[[ Listed entries open ]]

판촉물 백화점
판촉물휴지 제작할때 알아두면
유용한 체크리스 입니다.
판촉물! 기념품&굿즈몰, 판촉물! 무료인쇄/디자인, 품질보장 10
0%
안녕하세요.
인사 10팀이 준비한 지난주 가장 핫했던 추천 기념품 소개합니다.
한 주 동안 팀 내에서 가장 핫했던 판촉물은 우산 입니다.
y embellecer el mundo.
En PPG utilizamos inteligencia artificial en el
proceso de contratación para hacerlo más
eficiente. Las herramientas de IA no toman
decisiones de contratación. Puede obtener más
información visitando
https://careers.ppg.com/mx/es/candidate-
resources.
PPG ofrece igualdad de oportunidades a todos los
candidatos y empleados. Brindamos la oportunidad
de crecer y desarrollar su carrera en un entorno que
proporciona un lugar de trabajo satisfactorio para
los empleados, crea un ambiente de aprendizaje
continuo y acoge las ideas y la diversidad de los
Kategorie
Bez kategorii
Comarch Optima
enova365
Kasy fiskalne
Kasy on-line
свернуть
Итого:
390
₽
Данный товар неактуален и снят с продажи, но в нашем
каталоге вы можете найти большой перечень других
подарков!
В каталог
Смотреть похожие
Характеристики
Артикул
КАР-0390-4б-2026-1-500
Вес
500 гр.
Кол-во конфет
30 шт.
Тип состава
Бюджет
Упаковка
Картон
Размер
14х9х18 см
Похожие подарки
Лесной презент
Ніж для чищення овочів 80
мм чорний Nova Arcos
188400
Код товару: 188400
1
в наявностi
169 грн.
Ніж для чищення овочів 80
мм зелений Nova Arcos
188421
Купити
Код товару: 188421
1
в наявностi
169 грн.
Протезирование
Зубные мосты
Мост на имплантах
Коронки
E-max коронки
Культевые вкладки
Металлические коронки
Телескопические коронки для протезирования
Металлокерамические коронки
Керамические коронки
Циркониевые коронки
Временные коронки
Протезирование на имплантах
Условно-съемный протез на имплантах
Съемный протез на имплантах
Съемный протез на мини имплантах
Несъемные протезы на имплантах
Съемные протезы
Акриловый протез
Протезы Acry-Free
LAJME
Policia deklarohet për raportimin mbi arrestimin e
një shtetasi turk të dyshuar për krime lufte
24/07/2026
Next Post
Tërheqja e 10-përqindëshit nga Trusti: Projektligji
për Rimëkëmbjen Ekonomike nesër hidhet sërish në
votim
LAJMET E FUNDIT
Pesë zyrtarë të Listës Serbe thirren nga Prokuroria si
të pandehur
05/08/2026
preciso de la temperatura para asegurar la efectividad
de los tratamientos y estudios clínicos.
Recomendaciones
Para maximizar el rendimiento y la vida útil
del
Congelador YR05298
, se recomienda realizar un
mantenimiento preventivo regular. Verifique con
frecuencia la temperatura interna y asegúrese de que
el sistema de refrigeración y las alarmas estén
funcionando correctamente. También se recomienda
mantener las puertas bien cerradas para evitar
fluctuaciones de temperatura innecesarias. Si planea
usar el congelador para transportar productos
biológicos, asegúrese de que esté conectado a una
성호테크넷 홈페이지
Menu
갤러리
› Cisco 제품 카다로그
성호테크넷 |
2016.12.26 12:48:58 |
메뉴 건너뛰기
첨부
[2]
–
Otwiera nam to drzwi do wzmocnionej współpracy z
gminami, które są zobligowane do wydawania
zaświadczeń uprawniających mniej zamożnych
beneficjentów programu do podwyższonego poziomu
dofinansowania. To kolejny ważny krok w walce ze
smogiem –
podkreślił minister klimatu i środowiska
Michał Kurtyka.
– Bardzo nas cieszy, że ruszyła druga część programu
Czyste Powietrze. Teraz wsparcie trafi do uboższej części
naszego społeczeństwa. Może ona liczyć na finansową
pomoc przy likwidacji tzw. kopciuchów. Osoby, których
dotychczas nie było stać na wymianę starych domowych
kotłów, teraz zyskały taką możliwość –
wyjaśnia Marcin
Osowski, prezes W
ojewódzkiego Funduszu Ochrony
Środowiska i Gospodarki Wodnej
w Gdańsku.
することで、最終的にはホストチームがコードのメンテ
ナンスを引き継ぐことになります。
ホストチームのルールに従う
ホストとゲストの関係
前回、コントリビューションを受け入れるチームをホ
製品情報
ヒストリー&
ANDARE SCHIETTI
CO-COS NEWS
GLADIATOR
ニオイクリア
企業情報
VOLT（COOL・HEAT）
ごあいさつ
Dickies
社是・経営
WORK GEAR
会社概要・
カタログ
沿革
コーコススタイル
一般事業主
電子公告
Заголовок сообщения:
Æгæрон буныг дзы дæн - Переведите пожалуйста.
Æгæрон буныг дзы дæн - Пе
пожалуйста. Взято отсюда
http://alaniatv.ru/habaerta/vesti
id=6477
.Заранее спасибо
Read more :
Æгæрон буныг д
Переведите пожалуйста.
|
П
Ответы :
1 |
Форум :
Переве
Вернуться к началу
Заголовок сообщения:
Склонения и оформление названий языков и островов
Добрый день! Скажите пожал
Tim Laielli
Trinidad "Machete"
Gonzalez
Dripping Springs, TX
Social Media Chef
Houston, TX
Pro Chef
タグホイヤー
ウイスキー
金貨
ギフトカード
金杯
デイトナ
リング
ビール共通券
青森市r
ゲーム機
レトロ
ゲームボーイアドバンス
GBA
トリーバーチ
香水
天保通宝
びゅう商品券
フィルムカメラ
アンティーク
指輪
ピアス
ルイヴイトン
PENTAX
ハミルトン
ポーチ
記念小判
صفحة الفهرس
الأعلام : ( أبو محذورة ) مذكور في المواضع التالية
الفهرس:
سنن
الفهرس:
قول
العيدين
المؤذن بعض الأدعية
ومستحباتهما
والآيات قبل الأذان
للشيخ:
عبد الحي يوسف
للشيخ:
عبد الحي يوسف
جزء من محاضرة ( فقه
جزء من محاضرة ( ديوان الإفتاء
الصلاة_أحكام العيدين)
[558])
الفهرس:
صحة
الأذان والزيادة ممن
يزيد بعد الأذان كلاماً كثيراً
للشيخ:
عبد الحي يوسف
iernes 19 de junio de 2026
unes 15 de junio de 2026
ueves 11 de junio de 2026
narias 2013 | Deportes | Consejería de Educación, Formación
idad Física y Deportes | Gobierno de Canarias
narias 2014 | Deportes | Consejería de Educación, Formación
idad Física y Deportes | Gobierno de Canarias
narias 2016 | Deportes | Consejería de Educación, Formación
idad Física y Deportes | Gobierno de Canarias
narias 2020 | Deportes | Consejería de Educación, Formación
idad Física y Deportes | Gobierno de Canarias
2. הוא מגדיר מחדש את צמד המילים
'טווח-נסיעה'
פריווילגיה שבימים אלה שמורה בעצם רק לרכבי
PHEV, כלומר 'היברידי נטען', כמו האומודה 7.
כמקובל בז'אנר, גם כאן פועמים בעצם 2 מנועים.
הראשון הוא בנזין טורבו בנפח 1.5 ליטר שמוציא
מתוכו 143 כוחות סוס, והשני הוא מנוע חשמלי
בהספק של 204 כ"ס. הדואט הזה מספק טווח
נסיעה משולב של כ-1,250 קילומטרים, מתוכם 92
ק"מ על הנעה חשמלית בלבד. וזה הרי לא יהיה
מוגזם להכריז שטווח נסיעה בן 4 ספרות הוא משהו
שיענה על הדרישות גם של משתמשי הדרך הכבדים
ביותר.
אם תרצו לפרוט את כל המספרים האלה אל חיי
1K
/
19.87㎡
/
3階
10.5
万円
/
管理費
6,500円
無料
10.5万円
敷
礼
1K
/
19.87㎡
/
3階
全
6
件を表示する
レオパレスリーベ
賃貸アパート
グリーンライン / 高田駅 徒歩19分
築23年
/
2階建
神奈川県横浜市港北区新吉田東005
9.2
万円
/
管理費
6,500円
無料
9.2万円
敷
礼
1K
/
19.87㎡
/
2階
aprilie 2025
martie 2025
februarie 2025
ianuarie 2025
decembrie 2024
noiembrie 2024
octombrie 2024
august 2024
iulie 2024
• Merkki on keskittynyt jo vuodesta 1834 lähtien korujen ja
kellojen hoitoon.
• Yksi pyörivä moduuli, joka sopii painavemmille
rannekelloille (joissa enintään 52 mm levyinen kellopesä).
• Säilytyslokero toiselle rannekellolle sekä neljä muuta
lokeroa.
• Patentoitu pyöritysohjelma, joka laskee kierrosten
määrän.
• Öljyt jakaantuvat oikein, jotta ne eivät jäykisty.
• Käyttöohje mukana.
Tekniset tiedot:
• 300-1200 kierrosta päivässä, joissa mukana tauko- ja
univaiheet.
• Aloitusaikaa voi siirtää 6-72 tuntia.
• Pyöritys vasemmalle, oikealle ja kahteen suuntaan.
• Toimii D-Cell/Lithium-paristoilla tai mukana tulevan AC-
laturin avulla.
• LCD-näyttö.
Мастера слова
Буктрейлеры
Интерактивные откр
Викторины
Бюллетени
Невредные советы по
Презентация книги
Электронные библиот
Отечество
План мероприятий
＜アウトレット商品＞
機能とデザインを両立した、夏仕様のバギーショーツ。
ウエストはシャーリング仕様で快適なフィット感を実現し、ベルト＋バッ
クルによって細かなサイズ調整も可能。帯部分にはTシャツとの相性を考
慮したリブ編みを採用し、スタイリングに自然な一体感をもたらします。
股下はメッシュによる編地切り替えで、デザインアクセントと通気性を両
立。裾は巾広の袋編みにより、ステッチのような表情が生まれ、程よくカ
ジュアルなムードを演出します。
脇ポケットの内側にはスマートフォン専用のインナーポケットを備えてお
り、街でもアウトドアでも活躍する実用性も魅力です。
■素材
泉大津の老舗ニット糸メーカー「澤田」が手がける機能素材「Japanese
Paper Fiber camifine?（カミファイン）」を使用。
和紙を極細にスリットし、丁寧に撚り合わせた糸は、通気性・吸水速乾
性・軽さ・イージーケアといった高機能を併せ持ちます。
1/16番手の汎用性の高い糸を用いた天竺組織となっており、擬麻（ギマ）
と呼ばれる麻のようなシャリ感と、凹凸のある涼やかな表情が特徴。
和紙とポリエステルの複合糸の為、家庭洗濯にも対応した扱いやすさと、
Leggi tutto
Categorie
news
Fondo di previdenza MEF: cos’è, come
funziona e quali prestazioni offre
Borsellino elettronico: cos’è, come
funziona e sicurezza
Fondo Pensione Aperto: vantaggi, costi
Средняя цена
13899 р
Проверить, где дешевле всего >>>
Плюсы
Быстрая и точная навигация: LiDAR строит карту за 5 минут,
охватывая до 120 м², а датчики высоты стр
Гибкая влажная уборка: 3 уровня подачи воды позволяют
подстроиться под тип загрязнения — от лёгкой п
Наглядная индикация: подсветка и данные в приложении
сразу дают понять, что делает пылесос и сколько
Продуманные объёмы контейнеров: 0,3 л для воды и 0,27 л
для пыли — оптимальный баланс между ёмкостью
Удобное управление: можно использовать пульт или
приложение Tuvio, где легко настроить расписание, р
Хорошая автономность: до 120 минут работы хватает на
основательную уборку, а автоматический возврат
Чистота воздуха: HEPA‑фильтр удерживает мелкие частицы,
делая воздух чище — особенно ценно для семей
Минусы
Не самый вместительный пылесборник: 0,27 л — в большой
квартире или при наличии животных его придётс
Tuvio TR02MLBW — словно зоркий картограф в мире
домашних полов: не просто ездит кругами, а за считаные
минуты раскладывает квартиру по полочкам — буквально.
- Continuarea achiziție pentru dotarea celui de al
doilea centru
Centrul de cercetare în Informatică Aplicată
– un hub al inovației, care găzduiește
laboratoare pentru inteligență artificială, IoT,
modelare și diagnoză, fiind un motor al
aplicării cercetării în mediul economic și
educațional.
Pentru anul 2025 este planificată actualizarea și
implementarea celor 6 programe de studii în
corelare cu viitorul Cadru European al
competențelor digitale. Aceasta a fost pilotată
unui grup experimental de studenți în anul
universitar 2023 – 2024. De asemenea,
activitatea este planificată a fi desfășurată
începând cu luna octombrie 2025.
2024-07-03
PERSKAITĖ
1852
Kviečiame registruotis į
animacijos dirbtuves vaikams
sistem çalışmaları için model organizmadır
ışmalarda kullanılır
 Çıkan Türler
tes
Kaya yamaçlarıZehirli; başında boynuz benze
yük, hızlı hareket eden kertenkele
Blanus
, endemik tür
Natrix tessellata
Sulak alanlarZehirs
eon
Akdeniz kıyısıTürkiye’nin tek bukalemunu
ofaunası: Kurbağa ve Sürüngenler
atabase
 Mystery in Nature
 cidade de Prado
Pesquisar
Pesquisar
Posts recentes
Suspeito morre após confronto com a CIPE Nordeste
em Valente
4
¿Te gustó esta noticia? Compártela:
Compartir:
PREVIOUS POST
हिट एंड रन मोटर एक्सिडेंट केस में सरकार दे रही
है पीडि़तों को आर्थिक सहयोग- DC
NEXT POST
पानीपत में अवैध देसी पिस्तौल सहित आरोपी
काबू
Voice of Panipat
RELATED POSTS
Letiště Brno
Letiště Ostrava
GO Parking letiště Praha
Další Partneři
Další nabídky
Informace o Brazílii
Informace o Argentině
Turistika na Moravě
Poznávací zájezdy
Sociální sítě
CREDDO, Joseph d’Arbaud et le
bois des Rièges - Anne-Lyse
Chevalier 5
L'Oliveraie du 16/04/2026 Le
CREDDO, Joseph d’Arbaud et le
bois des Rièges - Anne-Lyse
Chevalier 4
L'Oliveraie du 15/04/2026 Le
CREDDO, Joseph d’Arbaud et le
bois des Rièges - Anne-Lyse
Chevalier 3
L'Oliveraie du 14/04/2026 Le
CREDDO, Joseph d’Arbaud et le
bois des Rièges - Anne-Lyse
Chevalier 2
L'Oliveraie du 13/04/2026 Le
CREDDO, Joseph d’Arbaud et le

[[ Listed entries closed ]]

▶ [Exercise goal]:
Please show each line in the records above that contains "Протезирование".

▶ [Written reply]:
Протезирование
Протезирование на имплантах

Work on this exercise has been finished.